确定多基因评分(PGS)是否与情绪障碍发病相关,独立于BD家族高风险(FHR - BD)和早期精神病理学症状。
设计、设置和参与者:这项队列研究使用了来自澳大利亚、加拿大、荷兰、西班牙和美国的7个富含FHR - BD的前瞻性队列的数据。将FHR - BD定义为至少有1名BD一级亲属的参与者与无任何情绪障碍FHR的参与者进行比较。从1992年7月至2023年7月,对参与者进行了不同随访间隔的反复评估。数据于2023年8月至2024年8月进行分析。
PGS对MDD、BD、焦虑、神经质、主观幸福感、ADHD、自我调节和成瘾风险因素的遗传易感性进行索引。与亲属进行的半结构化诊断访谈确定了FHR - BD。情绪障碍发病前的ADHD或焦虑症诊断构成早期精神病理学症状。
感兴趣的结局,即情绪障碍发病,定义为经共识确认的MDD或BD新诊断。Cox回归分析了PGS、FHR - BD、ADHD和焦虑与情绪障碍发病的关联。Kaplan - Meier曲线和对数秩检验评估了按PGS四分位数和家族风险状态的发病概率。
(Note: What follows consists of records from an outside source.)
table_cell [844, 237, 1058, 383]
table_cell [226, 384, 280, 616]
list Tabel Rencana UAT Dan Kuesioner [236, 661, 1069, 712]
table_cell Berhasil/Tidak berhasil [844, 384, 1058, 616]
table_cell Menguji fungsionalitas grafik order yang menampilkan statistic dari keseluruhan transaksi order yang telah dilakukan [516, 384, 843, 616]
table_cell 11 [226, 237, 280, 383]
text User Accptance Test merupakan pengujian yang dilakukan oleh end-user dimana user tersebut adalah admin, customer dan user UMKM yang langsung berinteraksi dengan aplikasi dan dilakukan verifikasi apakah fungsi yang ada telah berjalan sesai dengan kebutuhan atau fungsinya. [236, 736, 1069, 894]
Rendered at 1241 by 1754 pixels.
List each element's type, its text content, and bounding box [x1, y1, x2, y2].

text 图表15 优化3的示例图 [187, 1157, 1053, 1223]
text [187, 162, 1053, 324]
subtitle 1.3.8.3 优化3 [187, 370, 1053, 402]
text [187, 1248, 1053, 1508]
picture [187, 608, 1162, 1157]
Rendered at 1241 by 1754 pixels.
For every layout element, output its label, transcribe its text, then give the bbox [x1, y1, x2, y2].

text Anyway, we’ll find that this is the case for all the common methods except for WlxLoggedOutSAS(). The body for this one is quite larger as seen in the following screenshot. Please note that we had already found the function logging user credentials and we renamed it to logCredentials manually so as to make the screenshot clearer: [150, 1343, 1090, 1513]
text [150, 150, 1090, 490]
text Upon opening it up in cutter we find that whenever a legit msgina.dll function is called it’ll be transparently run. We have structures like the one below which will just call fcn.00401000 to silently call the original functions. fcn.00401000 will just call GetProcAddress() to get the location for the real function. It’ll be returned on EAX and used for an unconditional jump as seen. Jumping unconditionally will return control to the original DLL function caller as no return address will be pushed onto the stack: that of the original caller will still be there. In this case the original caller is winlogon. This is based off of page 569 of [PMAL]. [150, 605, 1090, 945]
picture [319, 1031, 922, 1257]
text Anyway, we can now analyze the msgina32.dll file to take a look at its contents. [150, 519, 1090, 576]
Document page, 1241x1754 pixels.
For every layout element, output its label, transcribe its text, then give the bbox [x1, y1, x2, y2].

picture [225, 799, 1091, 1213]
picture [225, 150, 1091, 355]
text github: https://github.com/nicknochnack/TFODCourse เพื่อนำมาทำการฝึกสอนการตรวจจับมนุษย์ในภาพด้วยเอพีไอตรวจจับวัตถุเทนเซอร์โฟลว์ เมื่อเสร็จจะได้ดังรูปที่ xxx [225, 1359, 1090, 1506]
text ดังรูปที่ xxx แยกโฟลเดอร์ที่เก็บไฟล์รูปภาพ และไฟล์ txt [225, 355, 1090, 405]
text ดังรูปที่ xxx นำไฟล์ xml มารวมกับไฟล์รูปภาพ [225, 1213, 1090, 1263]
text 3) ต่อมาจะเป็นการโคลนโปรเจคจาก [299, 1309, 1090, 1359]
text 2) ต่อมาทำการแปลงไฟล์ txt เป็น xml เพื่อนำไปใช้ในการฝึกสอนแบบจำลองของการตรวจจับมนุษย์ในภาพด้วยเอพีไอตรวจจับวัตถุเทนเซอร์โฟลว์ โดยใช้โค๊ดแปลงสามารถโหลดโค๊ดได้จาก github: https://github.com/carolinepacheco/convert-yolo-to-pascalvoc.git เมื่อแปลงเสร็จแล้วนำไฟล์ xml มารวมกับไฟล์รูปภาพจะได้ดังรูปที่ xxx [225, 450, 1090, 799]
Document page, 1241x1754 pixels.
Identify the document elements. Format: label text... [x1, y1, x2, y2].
共有1064名参与者(546名[51.3%]女性;最后一次评估时的平均[标准差]年龄为21.7[5.1]岁),包括660名有FHR - BD的参与者和404名无任何情绪障碍FHR的参与者,接受了精神障碍反复评估。在平均(标准差)为6.3(5.7)年的可变随访间隔期间,共发生了399次情绪障碍发病。在校正FHR - BD和早期精神病理学症状后,多个PGS与发病相关,包括ADHD的PGS(风险比[HR],1.19;95%置信区间,1.06 - 1.34)、自我调节的PGS(HR,1.19;95%置信区间,1.06 - 1.34)、神经质的PGS(HR,1.18;95%置信区间,1.06 - 1.32)、MDD的PGS(HR,1.17;95%置信区间,1.04 - 1.31)、成瘾风险因素的PGS(HR,1.16;95%置信区间,1.04 - 1.30)、焦虑的PGS(HR,1.15;95%置信区间,1.02 - 1.28)、BD的PGS(HR,1.14;95%置信区间,1.02 - 1.28)和主观幸福感的PGS(HR,0.89;95%置信区间,0.79 - 0.99)。成瘾风险因素、焦虑、BD和MDD的高PGS与对照组发病概率增加相关。ADHD和自我调节的高PGS增加了FHR - BD参与者的发病率。自我调节、ADHD和成瘾风险因素的PGS与BD发病的关联比与MDD发病的关联更强。
在这项队列研究中,多个PGS与情绪障碍发病相关,独立于BD家族史以及ADHD或焦虑症的病前诊断。PGS与情绪障碍风险之间的关联因家族史状态而异。